Hearts at Work

—A Column by Jim Tipton

“The years thunder by, the dreams of our youth grow dim….”

 

I have talked with many people in Western Mexico in recent months who have told me that much, and in a few cases most, of their (usually) modest wealth, in only a few hair-raising months, has vanished.

Most of us remember The Treasure of the Sierra Madre (1948)--directed by that same John Huston who directed The Night of the Iguana (1964), filmed just south of Puerto Vallarta. The story: in the 1920s Mexico, three miners—Dobbs (played by Humphrey Bogart), Howard, the Old Timer…and the toughest (played by Walter Huston), and Curtin (played by Tim Holt) team up to seek their treasure in the Sierra Madre.

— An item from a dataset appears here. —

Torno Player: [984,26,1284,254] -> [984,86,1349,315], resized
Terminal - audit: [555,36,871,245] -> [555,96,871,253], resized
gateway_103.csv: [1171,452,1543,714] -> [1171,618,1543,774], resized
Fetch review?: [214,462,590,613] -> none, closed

After months of hard labor, their future lives are secured, but through a series of unfortunate events that follow a bandit attack, they lose their treasure. When they return to the scene they discover only a few empty bags. The gold dust has blown away in the high winds. Howard’s (Walter Huston’s) response is to just sit down and have a good laugh.

The Treasure of the Sierra Madre—a remarkable film about paranoia and greed—was one of the first Hollywood films to be shot largely on a location outside of the US (the state of Durango, and street scenes in Tampico). At the Oscars, Walter Huston took Best Supporting Actor and his father John Huston got Best Director and Best Screenplay. Stanley Kubrick listed it as one of his top ten favorite films.

Kubrick’s first classic was a fine crime-noir film and also about paranoia and greed: The Killing (1956). In this film the gains are ill-gotten. Johnny Clay (played by Sterling Hayden) and his associates successfully heist $2,000,000 from the counting room of a racetrack. But things begin to go wrong…the $2,000,000 secret is whispered to the wrong woman. Still, when Johnny stuffs the cash into a used suitcase and races off to catch a plane we think he has it made. The suitcase being carried across the tarmac on a baggage cart falls off, breaks open, and as in The Treasurer of the Sierra Madre, a high wind sweeps up and carries off the money.

Stanley Kubrick, incidentally, cast Sterling Hayden as the deranged and renegade U.S.A.F. general, Jack D. Ripper, in Dr. Strangelove (1964), and John Huston cast Hayden as Dix, the Irish-American hooligan in another heist movie, Asphalt Jungle (1950).

Hayden, himself, was a fascinating story…to be told another time. His agent said Hayden “should have been a sea captain in the 1800s.” In his autobiography, Wanderer, Hayden writes: “To be truly challenging, a voyage, like a life, must rest on a firm foundation of financial unrest. Otherwise you are doomed to a routine traverse, the kind known to yachtsmen who play with their boats at sea…cruising, it is called.

“‘I’ve always wanted to sail to the south seas but I can’t afford it.’ What these men can’t afford is not to go. They are enmeshed in the cancerous discipline of security. What does a man need—really need? A few pounds of food each day, heat and shelter, six feet to lie down in—and some form of working activity that will yield a sense of accomplishment.

“That’s all—in the material sense—and we know it. But we are brainwashed by our economic system until we end up in a tomb beneath a pyramid of time payments, mortgages, preposterous gadgetry, playthings that divert our attention for the sheer idiocy of the charade. The years thunder by, the dreams of our youth grow dim where they lie caked in dust on shelves of patience. Before we know it, the tomb is sealed. Where, then, lies the answer? In choice. Which shall it be: bankruptcy of purse or bankruptcy of life?”